Suga and his senior-most advisers are therefore certain to be heavily involved in drafting the reforms and overseeing the work of the digital affairs agency. The legislative package could include changes to up to eight laws, but it appears that the main legislative change will be a revision of the Cabinet Office Law that would place the digital affairs agency under the direct supervision of the prime minister. While previously Hirai suggested that the agency might be temporary, in an interview Wednesday he hinted that it could actually be a permanent agency that would consolidate virtually all digital management functions – including systems procurement, which could give the agency a substantial budget – into the agency. Some ideas for the agency also envision it taking responsibility for unifying local government systems with the national government.
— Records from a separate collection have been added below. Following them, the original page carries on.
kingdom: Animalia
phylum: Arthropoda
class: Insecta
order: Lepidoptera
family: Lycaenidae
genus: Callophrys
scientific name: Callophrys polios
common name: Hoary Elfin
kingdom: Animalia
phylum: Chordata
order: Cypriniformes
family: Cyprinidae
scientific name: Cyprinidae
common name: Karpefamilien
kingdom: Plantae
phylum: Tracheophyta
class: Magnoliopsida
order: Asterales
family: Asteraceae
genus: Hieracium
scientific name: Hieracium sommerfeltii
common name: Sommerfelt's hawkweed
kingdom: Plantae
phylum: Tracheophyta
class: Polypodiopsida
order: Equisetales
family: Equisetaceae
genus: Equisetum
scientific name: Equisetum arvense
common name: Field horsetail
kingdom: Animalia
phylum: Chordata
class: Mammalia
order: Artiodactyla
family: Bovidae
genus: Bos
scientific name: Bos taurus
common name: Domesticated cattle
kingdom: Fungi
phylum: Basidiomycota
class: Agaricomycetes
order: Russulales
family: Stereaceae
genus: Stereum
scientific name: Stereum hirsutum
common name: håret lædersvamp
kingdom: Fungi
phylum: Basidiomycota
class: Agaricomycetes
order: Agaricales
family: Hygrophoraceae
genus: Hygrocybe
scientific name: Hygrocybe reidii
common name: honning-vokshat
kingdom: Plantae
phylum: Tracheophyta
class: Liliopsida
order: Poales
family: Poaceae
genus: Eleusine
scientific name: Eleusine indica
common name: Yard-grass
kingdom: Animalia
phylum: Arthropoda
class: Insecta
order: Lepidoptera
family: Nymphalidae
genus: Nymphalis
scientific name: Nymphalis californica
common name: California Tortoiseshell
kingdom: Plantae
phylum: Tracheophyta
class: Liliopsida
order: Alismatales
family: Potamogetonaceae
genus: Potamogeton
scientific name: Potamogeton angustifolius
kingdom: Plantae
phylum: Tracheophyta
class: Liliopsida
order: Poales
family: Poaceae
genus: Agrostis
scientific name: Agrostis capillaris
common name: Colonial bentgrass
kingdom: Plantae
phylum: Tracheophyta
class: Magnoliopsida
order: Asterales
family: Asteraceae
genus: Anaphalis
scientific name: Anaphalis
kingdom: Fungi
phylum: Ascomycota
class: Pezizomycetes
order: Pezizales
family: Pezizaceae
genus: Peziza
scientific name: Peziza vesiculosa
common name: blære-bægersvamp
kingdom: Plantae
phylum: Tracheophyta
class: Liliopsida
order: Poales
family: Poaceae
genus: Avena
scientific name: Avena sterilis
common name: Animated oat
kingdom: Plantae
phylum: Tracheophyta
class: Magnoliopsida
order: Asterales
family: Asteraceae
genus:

However, there are still unanswered questions about how the new agency will function. It is unclear, for example, whether the digital affairs agency will incorporate existing offices within the Cabinet Secretariat, including the National Center of Incident Readiness and Strategy for Cybersecurity (NISC), an organization created in 2015, a preexisting chief information officer (CIO), and the secretariat’s IT General Strategy Office. To the extent that data privacy and the protection of personal information will be essential work for the new agency, it may also have to absorb functions of the cabinet secretariat’s privacy commission and the information disclosure and personal information protection review board. Meanwhile, while the administration has stated that it wants to move IT functions from ministries to the digital affairs agency, it is unclear just how extensive this consolidation would be, since a potentially significant number of bureaus from across the government could be considered work related to digitalization. If the government leaves bureaus in their home ministries, it would leave the agency vulnerable to sectionalism and poor coordination; if it takes a broad approach and truly attempts to consolidate IT-related offices from across the government, the process would inevitably take longer to realize and the result could be a new “superministry” that could take time to coalesce. Finally, any digital initiative has to contend with personnel shortages, as both the government and private sector have acknowledged that Japan has an insufficient number of IT professionals, a skill gap that could grow over the course of the decade without greater investment in skill development.